In my first semester there, in the fall of 1969, interest in TM began to boom in the Midwest, but there were no teachers living in the area. I had such a strong desire to share the benefits of meditation with others that I took it upon myself to organize and offer introductory talks at universities in a number of different cities. In some of these places, my talk was the first ever given on TM. All the posters had a picture of Maharishi on them, advertising a talk on "Transcendental Meditation as taught by Maharishi Mahesh Yogi," and I suspect that sometimes the audience must have been disappointed to find that the speaker was a graduate student wearing a jacket and tie, rather than a bearded, white-robed yogi from the Himalayas.

Those lectures were frequently attended by 200, 300, or 400 people. And I, a completely untrained speaker who wasn't even a TM teacher, found myself alone onstage in front of those groups in large auditoriums and lecture halls. Looking back on it now, I find it hard to believe that I had the courage to do it, or that the leadership of the TM movement in the U.S. had the confidence in me to allow it. In any case, interest in TM was very high; large courses were held in all those cities, and I found myself returning to each place to meet with the new and continuing meditators, to offer advanced lectures on Maharishi's teachings.

It was my deepest desire to become a teacher of Transcendental Meditation. In fact, on that January day in Berkeley when I received my initial instruction, in the midst of the process I turned to my teacher and asked, "How does one become a teacher of this?"

DATA SHOWN -
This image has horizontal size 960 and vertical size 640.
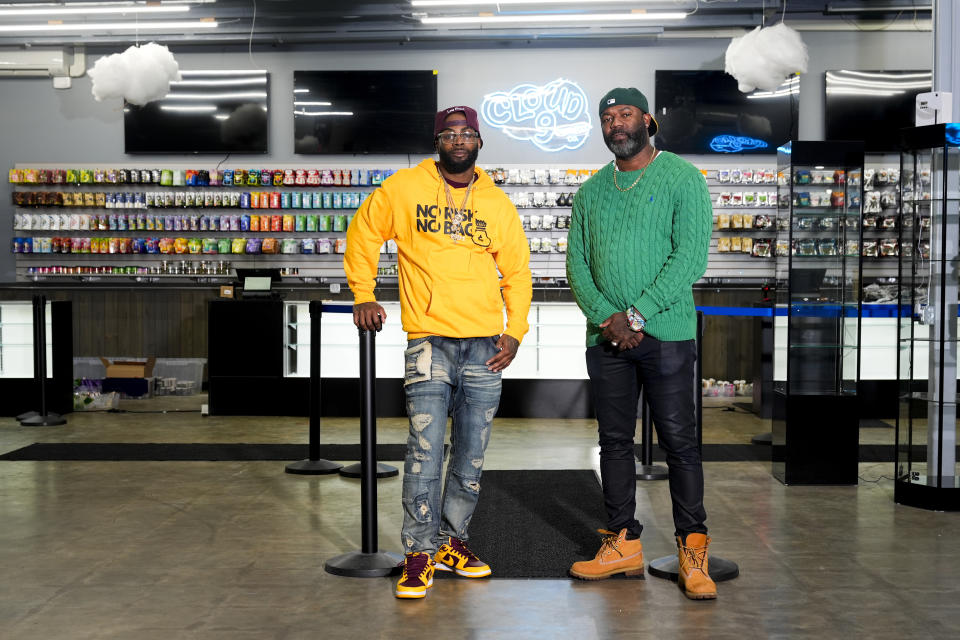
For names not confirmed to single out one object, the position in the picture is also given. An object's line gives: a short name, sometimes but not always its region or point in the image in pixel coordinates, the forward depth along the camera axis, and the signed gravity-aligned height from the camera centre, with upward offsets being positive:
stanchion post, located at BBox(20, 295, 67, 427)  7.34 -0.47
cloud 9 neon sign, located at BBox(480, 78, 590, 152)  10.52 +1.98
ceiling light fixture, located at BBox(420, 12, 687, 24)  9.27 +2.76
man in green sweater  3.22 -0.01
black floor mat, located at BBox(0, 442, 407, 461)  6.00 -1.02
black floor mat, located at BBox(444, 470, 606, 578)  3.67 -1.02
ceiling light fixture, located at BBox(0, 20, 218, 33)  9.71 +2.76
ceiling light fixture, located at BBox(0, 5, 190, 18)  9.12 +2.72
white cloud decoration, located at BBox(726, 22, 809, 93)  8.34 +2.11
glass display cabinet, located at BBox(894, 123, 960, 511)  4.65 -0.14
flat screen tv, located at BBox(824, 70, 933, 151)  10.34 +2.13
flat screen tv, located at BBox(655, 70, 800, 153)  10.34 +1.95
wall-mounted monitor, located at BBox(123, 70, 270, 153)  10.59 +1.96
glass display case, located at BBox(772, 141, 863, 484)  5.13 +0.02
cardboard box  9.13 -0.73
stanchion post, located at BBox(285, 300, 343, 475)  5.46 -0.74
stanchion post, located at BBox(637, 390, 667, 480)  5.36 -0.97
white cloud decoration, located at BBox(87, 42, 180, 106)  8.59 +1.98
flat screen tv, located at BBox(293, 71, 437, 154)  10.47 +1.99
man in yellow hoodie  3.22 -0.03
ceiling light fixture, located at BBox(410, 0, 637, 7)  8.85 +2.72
* * *
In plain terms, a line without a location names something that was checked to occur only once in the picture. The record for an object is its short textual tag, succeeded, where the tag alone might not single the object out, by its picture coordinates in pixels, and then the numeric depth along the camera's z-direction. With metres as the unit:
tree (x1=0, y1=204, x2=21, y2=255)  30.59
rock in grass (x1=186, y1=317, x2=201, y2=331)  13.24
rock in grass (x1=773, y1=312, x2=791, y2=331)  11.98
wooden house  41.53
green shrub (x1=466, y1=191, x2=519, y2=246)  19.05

BRIEF A -
Answer these questions using the passage on Transcendental Meditation:
(i) In what season and year did interest in TM begin to boom in the Midwest?
(ii) How many people frequently attended the lectures?
(iii) In what city did the speaker receive initial instruction?
BRIEF B -
For each statement, say whether the passage on Transcendental Meditation supports it, and quote the words that decide it:
(i) The posters for the talks carried a picture of Maharishi.
(ii) The speaker was already a TM teacher when giving the lectures.
(iii) The courses held in those cities were small.

RESPONSE BOX A -
(i) The fall of 1969.
(ii) 200, 300, or 400 people.
(iii) Berkeley.

RESPONSE BOX B -
(i) Yes: "All the posters had a picture of Maharishi on them"
(ii) No: "a completely untrained speaker who wasn't even a TM teacher"
(iii) No: "large courses were held in all those cities"